Short task:
Reproduce the entries below character for character, beginning with their very first line and continuing through the line containing "collector number: Exped. # 1159", including both of those lines.

Records provided:
---+---

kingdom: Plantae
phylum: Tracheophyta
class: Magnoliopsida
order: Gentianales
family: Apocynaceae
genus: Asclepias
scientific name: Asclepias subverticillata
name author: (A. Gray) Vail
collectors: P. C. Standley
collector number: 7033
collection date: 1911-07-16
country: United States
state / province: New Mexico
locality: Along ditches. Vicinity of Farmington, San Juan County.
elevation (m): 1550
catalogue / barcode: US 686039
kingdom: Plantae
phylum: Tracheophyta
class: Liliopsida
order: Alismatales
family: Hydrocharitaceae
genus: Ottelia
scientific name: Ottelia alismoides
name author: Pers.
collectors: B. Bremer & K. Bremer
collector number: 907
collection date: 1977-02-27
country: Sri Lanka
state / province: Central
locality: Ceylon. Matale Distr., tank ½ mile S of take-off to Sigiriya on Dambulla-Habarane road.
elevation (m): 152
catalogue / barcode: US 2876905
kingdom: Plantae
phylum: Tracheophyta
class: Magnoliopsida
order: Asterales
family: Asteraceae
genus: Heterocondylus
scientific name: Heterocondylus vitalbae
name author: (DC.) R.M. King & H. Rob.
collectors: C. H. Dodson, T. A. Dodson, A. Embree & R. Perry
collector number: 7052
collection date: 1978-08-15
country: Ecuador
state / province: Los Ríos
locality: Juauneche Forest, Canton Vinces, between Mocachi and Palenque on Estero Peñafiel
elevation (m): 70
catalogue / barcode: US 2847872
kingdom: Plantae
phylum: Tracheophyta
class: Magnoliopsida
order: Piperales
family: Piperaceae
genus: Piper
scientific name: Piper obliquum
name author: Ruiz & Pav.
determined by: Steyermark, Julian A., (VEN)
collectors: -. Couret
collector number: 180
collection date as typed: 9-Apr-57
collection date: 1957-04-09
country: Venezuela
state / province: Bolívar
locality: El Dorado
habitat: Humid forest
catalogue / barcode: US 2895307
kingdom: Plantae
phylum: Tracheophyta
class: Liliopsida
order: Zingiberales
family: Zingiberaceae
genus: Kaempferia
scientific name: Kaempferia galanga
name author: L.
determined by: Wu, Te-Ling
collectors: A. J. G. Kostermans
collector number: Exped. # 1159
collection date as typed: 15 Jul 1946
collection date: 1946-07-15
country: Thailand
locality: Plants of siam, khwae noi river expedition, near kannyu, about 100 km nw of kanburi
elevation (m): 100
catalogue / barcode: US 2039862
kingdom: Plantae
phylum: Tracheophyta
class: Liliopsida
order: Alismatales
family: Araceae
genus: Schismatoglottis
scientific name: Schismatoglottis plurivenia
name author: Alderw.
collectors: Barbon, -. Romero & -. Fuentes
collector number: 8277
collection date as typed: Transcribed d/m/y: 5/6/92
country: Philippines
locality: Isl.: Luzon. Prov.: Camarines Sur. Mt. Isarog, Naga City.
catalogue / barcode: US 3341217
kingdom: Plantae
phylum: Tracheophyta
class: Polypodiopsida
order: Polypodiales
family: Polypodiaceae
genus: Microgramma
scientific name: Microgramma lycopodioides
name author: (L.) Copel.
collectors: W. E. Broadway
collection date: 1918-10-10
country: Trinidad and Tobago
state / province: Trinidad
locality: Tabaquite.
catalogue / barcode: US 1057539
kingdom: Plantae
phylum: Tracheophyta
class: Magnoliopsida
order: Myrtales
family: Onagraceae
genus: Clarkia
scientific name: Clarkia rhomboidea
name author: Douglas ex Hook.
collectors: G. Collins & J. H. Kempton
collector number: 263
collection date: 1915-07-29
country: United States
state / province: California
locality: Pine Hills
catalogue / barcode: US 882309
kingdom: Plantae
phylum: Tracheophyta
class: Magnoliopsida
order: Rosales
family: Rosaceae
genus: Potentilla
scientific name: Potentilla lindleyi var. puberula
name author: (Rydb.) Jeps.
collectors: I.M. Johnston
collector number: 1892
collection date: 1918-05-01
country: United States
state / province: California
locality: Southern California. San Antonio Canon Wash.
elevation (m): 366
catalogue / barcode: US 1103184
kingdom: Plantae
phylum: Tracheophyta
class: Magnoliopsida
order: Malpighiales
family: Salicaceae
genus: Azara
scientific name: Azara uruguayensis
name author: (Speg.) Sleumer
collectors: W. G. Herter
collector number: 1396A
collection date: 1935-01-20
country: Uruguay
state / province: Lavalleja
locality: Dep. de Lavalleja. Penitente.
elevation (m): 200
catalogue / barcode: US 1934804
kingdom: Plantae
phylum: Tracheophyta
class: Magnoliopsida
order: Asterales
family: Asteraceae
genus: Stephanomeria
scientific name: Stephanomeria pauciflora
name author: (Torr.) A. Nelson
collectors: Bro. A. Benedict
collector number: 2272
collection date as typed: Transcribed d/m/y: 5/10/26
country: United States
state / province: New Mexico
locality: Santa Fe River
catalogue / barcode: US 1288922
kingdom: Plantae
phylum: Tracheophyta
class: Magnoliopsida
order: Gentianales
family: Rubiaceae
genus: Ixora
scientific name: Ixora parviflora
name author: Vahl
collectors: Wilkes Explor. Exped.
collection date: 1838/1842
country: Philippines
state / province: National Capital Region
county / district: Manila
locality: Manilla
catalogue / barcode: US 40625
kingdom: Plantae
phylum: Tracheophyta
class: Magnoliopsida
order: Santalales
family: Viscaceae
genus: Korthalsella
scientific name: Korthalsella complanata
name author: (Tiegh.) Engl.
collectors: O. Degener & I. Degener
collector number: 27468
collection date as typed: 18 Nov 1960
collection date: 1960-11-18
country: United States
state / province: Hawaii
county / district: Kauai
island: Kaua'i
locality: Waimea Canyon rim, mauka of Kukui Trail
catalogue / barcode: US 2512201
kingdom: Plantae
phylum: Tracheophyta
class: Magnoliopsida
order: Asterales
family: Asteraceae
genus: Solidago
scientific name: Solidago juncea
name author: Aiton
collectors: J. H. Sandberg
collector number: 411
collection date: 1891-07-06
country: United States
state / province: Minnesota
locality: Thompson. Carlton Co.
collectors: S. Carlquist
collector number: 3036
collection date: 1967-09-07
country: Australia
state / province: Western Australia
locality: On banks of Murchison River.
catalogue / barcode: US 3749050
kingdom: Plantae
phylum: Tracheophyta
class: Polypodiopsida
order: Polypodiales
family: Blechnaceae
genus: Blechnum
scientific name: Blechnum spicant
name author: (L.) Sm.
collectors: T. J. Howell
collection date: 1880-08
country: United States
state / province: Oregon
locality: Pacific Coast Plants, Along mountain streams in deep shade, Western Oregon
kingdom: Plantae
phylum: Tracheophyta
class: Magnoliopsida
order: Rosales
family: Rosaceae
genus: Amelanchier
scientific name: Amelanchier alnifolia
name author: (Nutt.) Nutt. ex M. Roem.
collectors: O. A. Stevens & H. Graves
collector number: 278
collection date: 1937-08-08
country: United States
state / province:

---+---

Answer for the task:
kingdom: Plantae
phylum: Tracheophyta
class: Magnoliopsida
order: Gentianales
family: Apocynaceae
genus: Asclepias
scientific name: Asclepias subverticillata
name author: (A. Gray) Vail
collectors: P. C. Standley
collector number: 7033
collection date: 1911-07-16
country: United States
state / province: New Mexico
locality: Along ditches. Vicinity of Farmington, San Juan County.
elevation (m): 1550
catalogue / barcode: US 686039
kingdom: Plantae
phylum: Tracheophyta
class: Liliopsida
order: Alismatales
family: Hydrocharitaceae
genus: Ottelia
scientific name: Ottelia alismoides
name author: Pers.
collectors: B. Bremer & K. Bremer
collector number: 907
collection date: 1977-02-27
country: Sri Lanka
state / province: Central
locality: Ceylon. Matale Distr., tank ½ mile S of take-off to Sigiriya on Dambulla-Habarane road.
elevation (m): 152
catalogue / barcode: US 2876905
kingdom: Plantae
phylum: Tracheophyta
class: Magnoliopsida
order: Asterales
family: Asteraceae
genus: Heterocondylus
scientific name: Heterocondylus vitalbae
name author: (DC.) R.M. King & H. Rob.
collectors: C. H. Dodson, T. A. Dodson, A. Embree & R. Perry
collector number: 7052
collection date: 1978-08-15
country: Ecuador
state / province: Los Ríos
locality: Juauneche Forest, Canton Vinces, between Mocachi and Palenque on Estero Peñafiel
elevation (m): 70
catalogue / barcode: US 2847872
kingdom: Plantae
phylum: Tracheophyta
class: Magnoliopsida
order: Piperales
family: Piperaceae
genus: Piper
scientific name: Piper obliquum
name author: Ruiz & Pav.
determined by: Steyermark, Julian A., (VEN)
collectors: -. Couret
collector number: 180
collection date as typed: 9-Apr-57
collection date: 1957-04-09
country: Venezuela
state / province: Bolívar
locality: El Dorado
habitat: Humid forest
catalogue / barcode: US 2895307
kingdom: Plantae
phylum: Tracheophyta
class: Liliopsida
order: Zingiberales
family: Zingiberaceae
genus: Kaempferia
scientific name: Kaempferia galanga
name author: L.
determined by: Wu, Te-Ling
collectors: A. J. G. Kostermans
collector number: Exped. # 1159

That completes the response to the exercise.